The Bombay High Court had a different approach in deciding the case and held that the three women should be released from the custody in corrective homes. It was further said by the court that-

“It seems that the learned Magistrate has been swayed away while passing the impugned order by the fact that the petitioners belong to a particular caste. It is equally important to note that the petitioner victims are major and, therefore, have a right to reside at the place of their choice, to move freely throughout the territory of India and to choose their own vocation as enshrined in Part III of fundamental rights of the Constitution of India. The learned Magistrate, before passing the impugned order ought to have considered the willingness and consent of the victims before ordering their detention in the protective home. The orders impugned dated 19.10.2019 by the Metropolitan Magistrate, Mazgaon and the order dated 22.11.2019 passed by the Additional Sessions Judge, Dindoshi therefore, need to be quashed as the same are bad in law.”

Also, in the case of Budhadev Karmaskar V. The State of West Bengal & Ors., directed Centre and State government to provide food and financial aid to sex workers. The State Governments are directed regarding the modalities for distribution of monthly dry rations and cash transfer to the sex workers without insisting on proof of identity.

Conclusion

It is evident from the above discussion that sex workers in our country are in bad shape. There is an immediate need to bring laws to ensure that they are given equal rights and opportunities. Also, legalisation will help solve various others associated issues. They will be empowered, shunning the callous behaviour of the government and the bureaucracy. It will ensure better health facilities to sex workers ensuring that STDs are not being transmitted. Also, there is lack of social welfare schemes for them to sustain in hard times. Due to the pandemic situation in the country many of them lacked three meals a day. Due to unacceptability in the society they are deprived of other means of livelihood.

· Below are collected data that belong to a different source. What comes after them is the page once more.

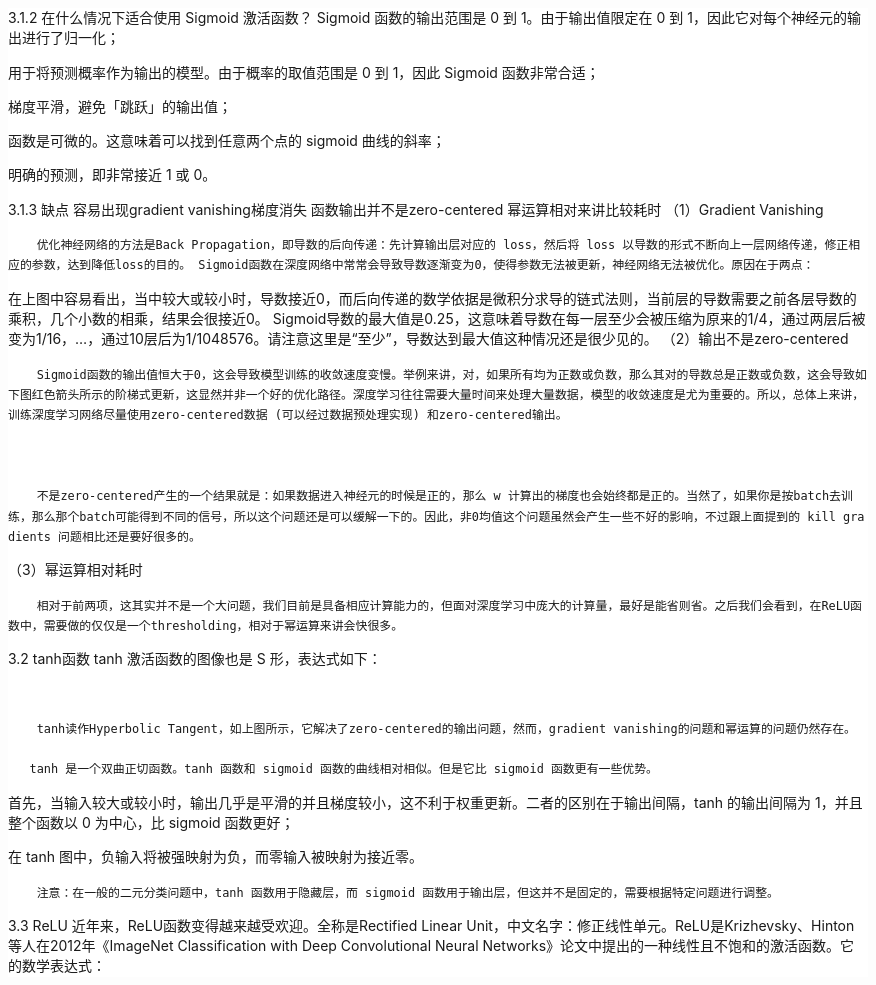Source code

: 3.1.2 在什么情况下适合使用 Sigmoid 激活函数？
Sigmoid 函数的输出范围是 0 到 1。由于输出值限定在 0 到 1，因此它对每个神经元的输出进行了归一化；

用于将预测概率作为输出的模型。由于概率的取值范围是 0 到 1，因此 Sigmoid 函数非常合适；

梯度平滑，避免「跳跃」的输出值；

函数是可微的。这意味着可以找到任意两个点的 sigmoid 曲线的斜率；

明确的预测，即非常接近 1 或 0。

3.1.3 缺点
容易出现gradient vanishing梯度消失
函数输出并不是zero-centered
幂运算相对来讲比较耗时
（1）Gradient Vanishing

        优化神经网络的方法是Back Propagation，即导数的后向传递：先计算输出层对应的 loss，然后将 loss 以导数的形式不断向上一层网络传递，修正相应的参数，达到降低loss的目的。 Sigmoid函数在深度网络中常常会导致导数逐渐变为0，使得参数无法被更新，神经网络无法被优化。原因在于两点：

在上图中容易看出，当中较大或较小时，导数接近0，而后向传递的数学依据是微积分求导的链式法则，当前层的导数需要之前各层导数的乘积，几个小数的相乘，结果会很接近0。
Sigmoid导数的最大值是0.25，这意味着导数在每一层至少会被压缩为原来的1/4，通过两层后被变为1/16，…，通过10层后为1/1048576。请注意这里是“至少”，导数达到最大值这种情况还是很少见的。
（2）输出不是zero-centered

        Sigmoid函数的输出值恒大于0，这会导致模型训练的收敛速度变慢。举例来讲，对，如果所有均为正数或负数，那么其对的导数总是正数或负数，这会导致如下图红色箭头所示的阶梯式更新，这显然并非一个好的优化路径。深度学习往往需要大量时间来处理大量数据，模型的收敛速度是尤为重要的。所以，总体上来讲，训练深度学习网络尽量使用zero-centered数据 (可以经过数据预处理实现) 和zero-centered输出。



        不是zero-centered产生的一个结果就是：如果数据进入神经元的时候是正的，那么 w 计算出的梯度也会始终都是正的。当然了，如果你是按batch去训练，那么那个batch可能得到不同的信号，所以这个问题还是可以缓解一下的。因此，非0均值这个问题虽然会产生一些不好的影响，不过跟上面提到的 kill gradients 问题相比还是要好很多的。

（3）幂运算相对耗时

        相对于前两项，这其实并不是一个大问题，我们目前是具备相应计算能力的，但面对深度学习中庞大的计算量，最好是能省则省。之后我们会看到，在ReLU函数中，需要做的仅仅是一个thresholding，相对于幂运算来讲会快很多。

3.2 tanh函数
         tanh 激活函数的图像也是 S 形，表达式如下：

​          



        tanh读作Hyperbolic Tangent，如上图所示，它解决了zero-centered的输出问题，然而，gradient vanishing的问题和幂运算的问题仍然存在。
    
       tanh 是一个双曲正切函数。tanh 函数和 sigmoid 函数的曲线相对相似。但是它比 sigmoid 函数更有一些优势。



首先，当输入较大或较小时，输出几乎是平滑的并且梯度较小，这不利于权重更新。二者的区别在于输出间隔，tanh 的输出间隔为 1，并且整个函数以 0 为中心，比 sigmoid 函数更好；

在 tanh 图中，负输入将被强映射为负，而零输入被映射为接近零。

        注意：在一般的二元分类问题中，tanh 函数用于隐藏层，而 sigmoid 函数用于输出层，但这并不是固定的，需要根据特定问题进行调整。

3.3 ReLU
        近年来，ReLU函数变得越来越受欢迎。全称是Rectified Linear Unit，中文名字：修正线性单元。ReLU是Krizhevsky、Hinton等人在2012年《ImageNet Classification with Deep Convolutional Neural Networks》论文中提出的一种线性且不饱和的激活函数。它的数学表达式：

In the western countries sex workers are given equal respect and dignity in the society but dejected in India. A country which in a numerous way influenced from the western culture and practices should take steps to regulate the existing profession in the society. Rather than trying to eliminate it on the notion of stereotype and Indian culture, we as a society should try to regulate it and build a safe platform for sex workers to come forward and raise their concerns like other societal members. Its high time to put an end to such inhumane behaviour and start accepting sex workers by giving them equal respect and status in the society that they deserve.